Monday, February 15, 2010

Curating a Farm Metropolis: The Making of an Urban Ho-Down

Exhibition Title: Urban Ho-Down
Location: Rosie's Cheeks Garage 1132 Florida Street San Francisco, CA 94114
Dates: February 6, 2010

On February 6th, Rosie’s Cheeks Garage located at 1132 Florida Street was transformed into a barn - the kind of barn seen in movie stills from Paper Moon, the kind of barn where girls with pigtails become adults with men named Farmer John. With nearly three feet of straw covering the cement floors, the art show was a combination of freak show installations, accordion performers and bicycle driven hayrides. The only thing missing was the petting zoo.

Photo: Najva Sol

Done in collaboration with MAPP (Mission Arts Performance Project), the show was a collaborative effort with residents of the Mission District of San Francisco.
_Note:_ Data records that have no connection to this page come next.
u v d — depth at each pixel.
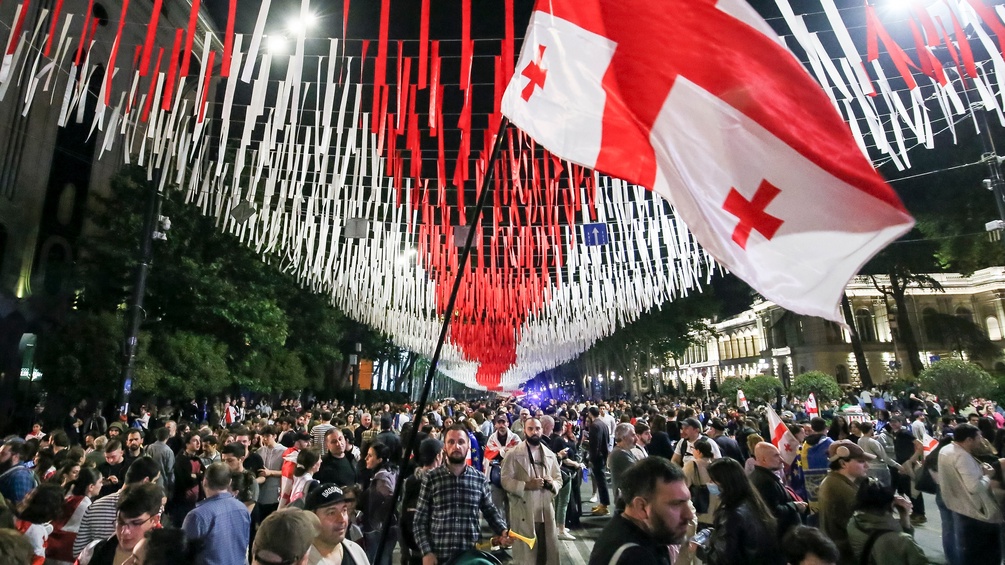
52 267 20.89
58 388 15.56
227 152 16.95
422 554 4.76
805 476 7.12
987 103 5.72
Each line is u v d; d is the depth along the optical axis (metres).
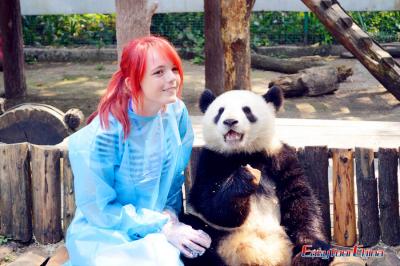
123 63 3.10
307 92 9.60
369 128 5.52
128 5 5.64
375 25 13.77
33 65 13.43
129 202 3.31
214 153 3.88
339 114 8.55
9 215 4.66
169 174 3.35
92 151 3.13
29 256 4.34
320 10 8.49
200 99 4.12
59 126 6.49
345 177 4.27
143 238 3.12
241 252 3.56
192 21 14.09
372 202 4.27
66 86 10.95
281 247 3.58
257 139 3.80
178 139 3.35
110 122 3.15
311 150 4.27
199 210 3.72
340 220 4.31
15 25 9.62
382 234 4.31
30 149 4.61
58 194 4.59
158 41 3.09
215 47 8.69
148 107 3.15
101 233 3.17
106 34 14.52
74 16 14.54
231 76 6.07
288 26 13.86
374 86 10.31
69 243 3.24
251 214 3.67
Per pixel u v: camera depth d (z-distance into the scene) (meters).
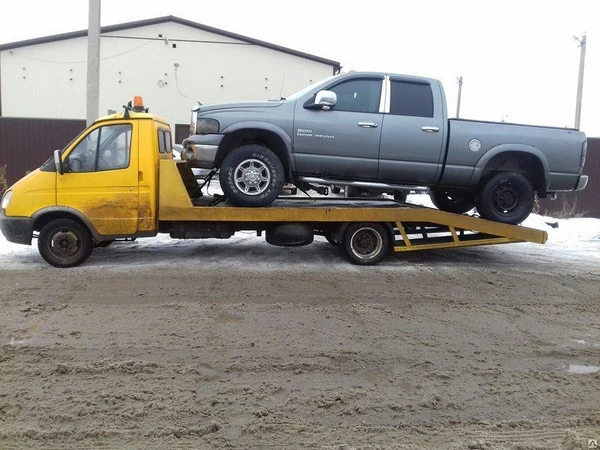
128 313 5.74
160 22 23.98
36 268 7.55
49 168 7.41
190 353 4.79
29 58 23.75
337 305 6.14
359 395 4.12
As described by their website:

The Mission Arts & Performance Project is a bi-monthly, multidisciplinary, intercultural community arts event that takes place in the South-East neighborhood of the Mission District of San Francisco. The MAPP connects visual artists, musicians, poets, dancers/choreographers, filmmakers, playwrights, and other artists, in an on-going collaboration with community organizers and local residents, placing art and performance on the street level through the use of alternative spaces such as private garages, gardens, living rooms, studios, street corners, and small businesses, to manifest a non-centralized intercultural arts happening.

Najva Sol, a peer from New York I had worked with in the past, recently moved out West in search of a creative haven. Having already established The Lowbrow Society of the Arts in Brooklyn, she came to the city with a mission: to curate an art-party. In her words, “We dress up your event. We art direct raves. We build kissing booths. We book dancers, fire performers, hula-hoopers, face-painters, burlesque-queens, VJ’s, and other delectable entertainment. We provide scandal. We provide culture. We provide a spark.” And this time the spark was the classic urban ho-down. Apple bobbing, pie eating contests, popcorn and cider—all for sake of Americana kitsch.

When asked to curate the show, I rejoiced. I imagined a white-walled loft space in SOMA, complete with collaged columns, exposed brick and French doors leading to the back porch. I imagined piles of crisp 100 dollars bill placed neatly in a Hermes purse to be used to our liking. I imagined furs draping off of philanthropists as they trace the walls I so neatly hung. Instead, I got a garage. Thankfully, I got a garage. Suddenly, the possibilities were limitless. Traversing a 3-month journey through the terrain of county fair ephemera provided many obstacles. Artists came easily, as San Francisco is a beacon of young artisans searching for a resume addendum. While performers presented a more difficult search, last minute confirmations established a set list as funky as it was awkward.

Photo: Najva Sol

Ukulady was the headliner. Dressed in hot pink and lime green garb, her short stature only concealed her aggressive performance tactic. Loud and brash, the audience was immediately captivated by the contrast between her high-pitched vocals and burly demeanor. Other highlights included The Eco-Carny who used homemade puppets to discuss environmental issues and the positive impacts of weed. The art—which at times was unfortunately shielded by organized activities (pie eating, etc.)—included local professional artists as well as students of the SFAI community. Featuring the work of Frida Cano, Rebekah Goldstein, Carey Baldwin, William Brennan, Najva Sol, Joie Rey, Aubrey Learner, David Grant, Lou LeMauviel and Beja Tinsley, the pieces transformed the warped wood of the rusted garage. Each with a designated arena, Frida Cano’s family portraits were dimly lit in a back alley way, while Lou LeMauviel’s stuffed animals with reflective faces were meticulously lined in our version of a Hall of Mirrors.

On February 6th, Rosie’s Cheeks transformed into a concrete ranch supplying the necessary aesthetic of circus freaks, masked carnies, apple bobbing, pinstriped popcorn bags, and the general feeling gained from a passing tumbleweed. If success could be measured by leftover hay,
Urban-Ho Down was a masterpiece, as nearly a week later and all those in attendance are still finding straw stuck to the bottom of their feet.